By age 12, a significant association between physical activity and ATR region prevalence emerged, suggesting that the cumulative effects of soccer training begin to manifest as spinal asymmetries. The predominance of lumbar ATR in soccer players highlights the lower back as a particularly vulnerable region of the spine. These results are supported by Júnior et al. (2020), who reported a higher prevalence of lumbar spine lesions in young soccer players than in nonathletes [42]. The asymmetrical demands placed on the body during soccer training likely contribute to this regional disparity.

The significant differences in ATR prevalence among 13- and 14-year-old soccer players reinforce the hypothesis that prolonged exposure to asymmetric movements in soccer contributes to postural deviations. The findings indicate that thoracic ATR is more prevalent in nonathletes, whereas lumbar ATR is more pronounced in soccer players. This suggests that soccer training predominantly influences lumbar rotation, likely via the frequent kicking and pivoting movements required in the sport. Theodorou et al. (2024) found similar results, demonstrating that leg dominance plays a crucial role in truncal rotation asymmetries [7]. The observed secondary ATR trends, particularly the increased prevalence of thoracic rotation in soccer players, support the notion that compensatory mechanisms develop as players adapt to sport-specific demands. This aligns with research by Sannicandro et al., which showed that soccer training, particularly small-sided games, significantly increased lower limb asymmetry, likely leading to trunk compensations [43]. Furthermore, it was suggested that targeted corrective exercise interventions can mitigate these asymmetries, emphasizing the potential benefits of early detection and intervention [2].
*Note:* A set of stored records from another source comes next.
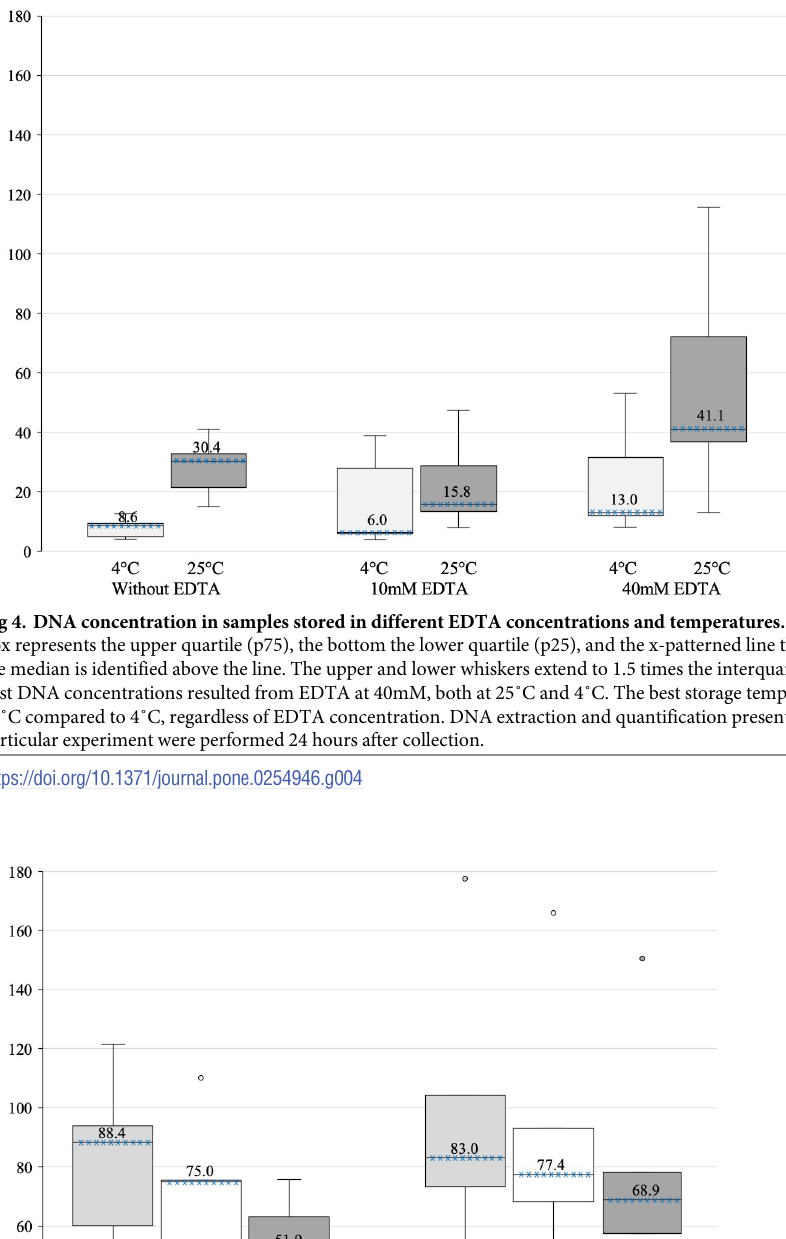
PLOS ONE | https://doi.org/10.1371/journal.pone.0254946 July 21,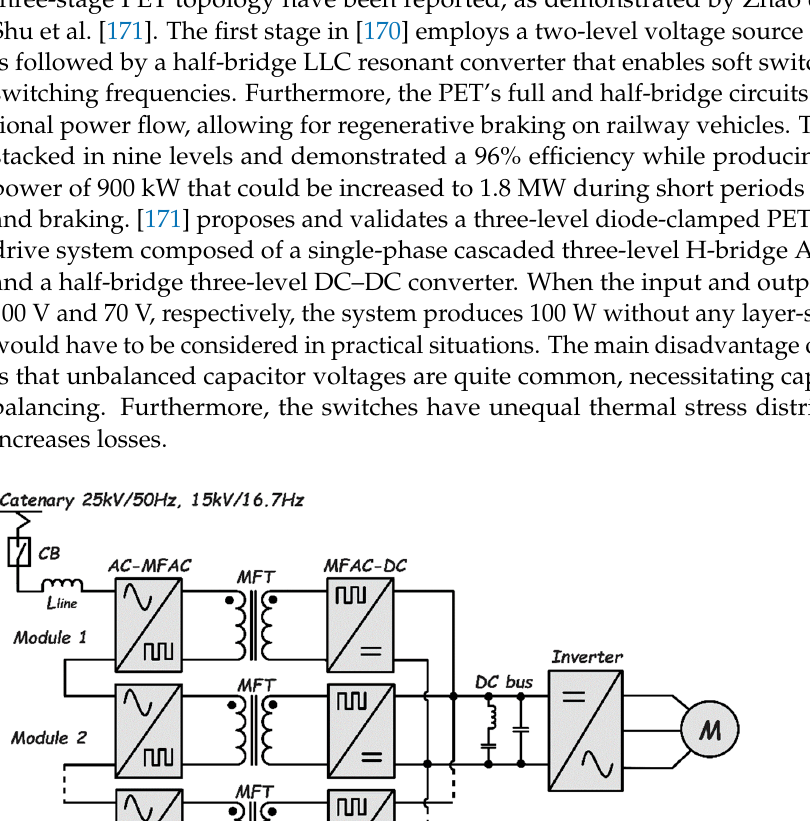
Figure 15. Conventional traction motor drive system based on LFT.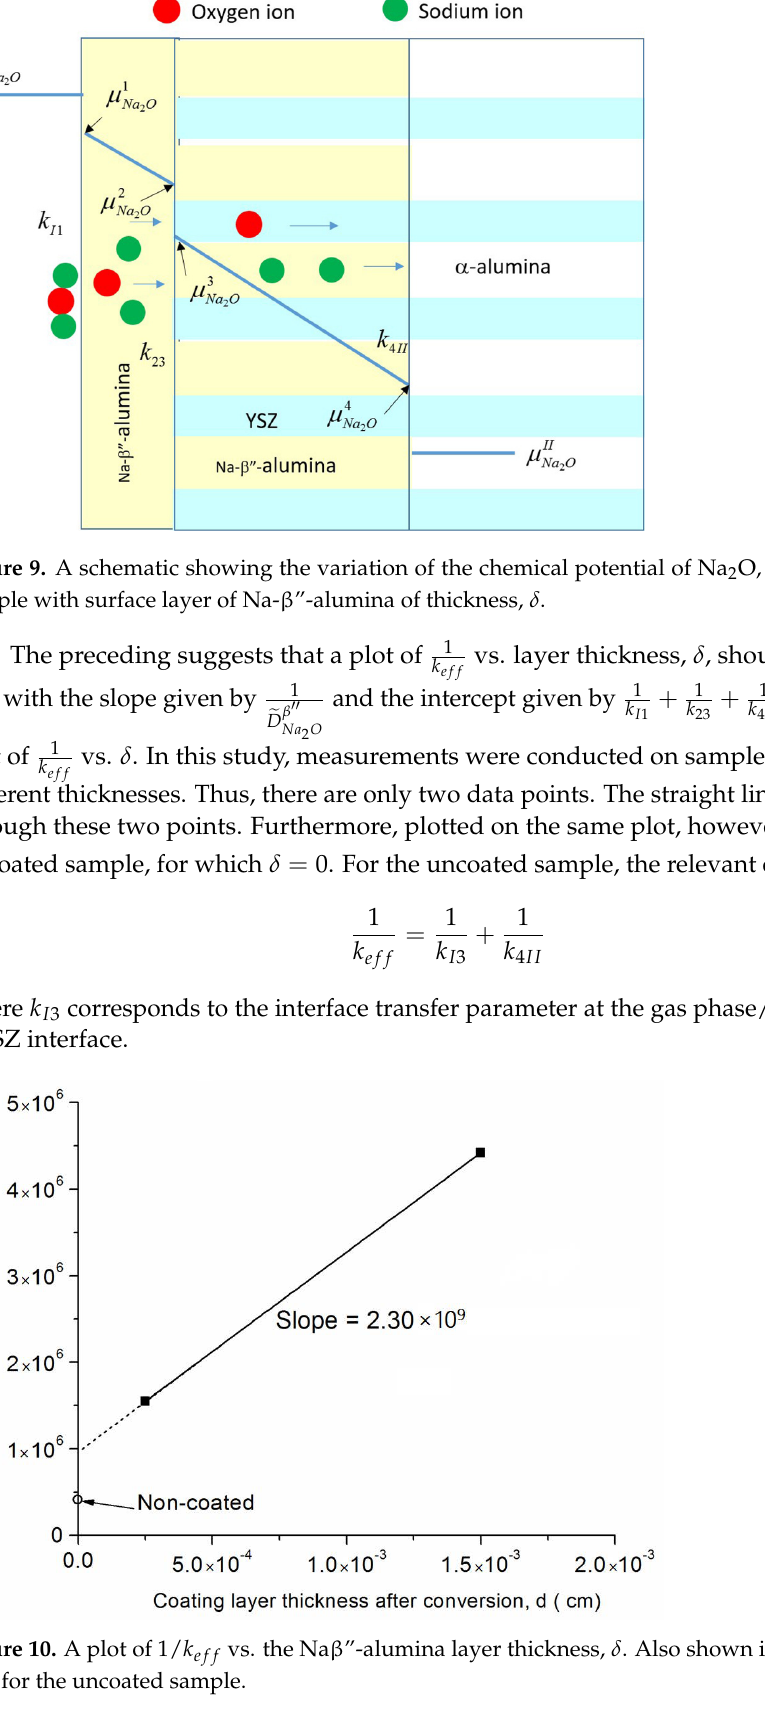
Figure 10. A plot of 1/ k ef f vs. the Na β ”-alumina layer thickness, δ . Also shown in the figure is the k ef f for the uncoated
The current results suggest that long-term participation in soccer training contributes to spinal asymmetries, particularly in the lumbar region. Given that such asymmetries may increase the risk of musculoskeletal injuries and impair athletic performance, integrating preventive strategies into training programs is crucial. As previously demonstrated, strength and asymmetry performance are significantly influenced by competitive level [44] and age [7,8], indicating that higher-level players may be more susceptible to postural deviations [44]. Overall, this study reinforces the growing body of evidence suggesting that soccer training influences spinal asymmetry development, particularly in the lumbar region. Coaches and medical professionals should consider integrating targeted interventions to address these asymmetries early, reducing their potential long-term impact on players’ musculoskeletal health and performance.

5. Conclusions

The findings of this study suggest that adolescent soccer players, of the ages of 13 and 14 years particularly, exhibited a higher regional prevalence of spinal asymmetries (ATR-A and ATR-B) than nonathletes of the same age. These differences were most notable in the lumbar region, indicating a sport-specific pattern of asymmetrical spinal loading potentially attributable to the demands of daily soccer practice. While no significant differences were observed in younger age groups (11 and 12 years), the emergence of asymmetry in older athletes supports the hypothesis that cumulative exposure to asymmetric movement patterns contributes to postural adaptations over time. These findings underscore the importance of early postural screening and suggest that targeted intervention strategies may be warranted to mitigate the potential long-term impact of sport-specific asymmetries in youth soccer players. Future research should explore: (a) the longitudinal trends in spinal asymmetries, evaluating the effectiveness of corrective training programs in minimizing postural imbalances in adolescent soccer players; (b) the simultaneous evaluation of the effect of postural asymmetries and DL on muscular size and symmetry, muscular symmetrical strength, balance, flexibility, and injury rate; and (c) biomechanical analysis of movement patterns for providing deeper insights into the mechanisms driving asymmetry development in young athletes.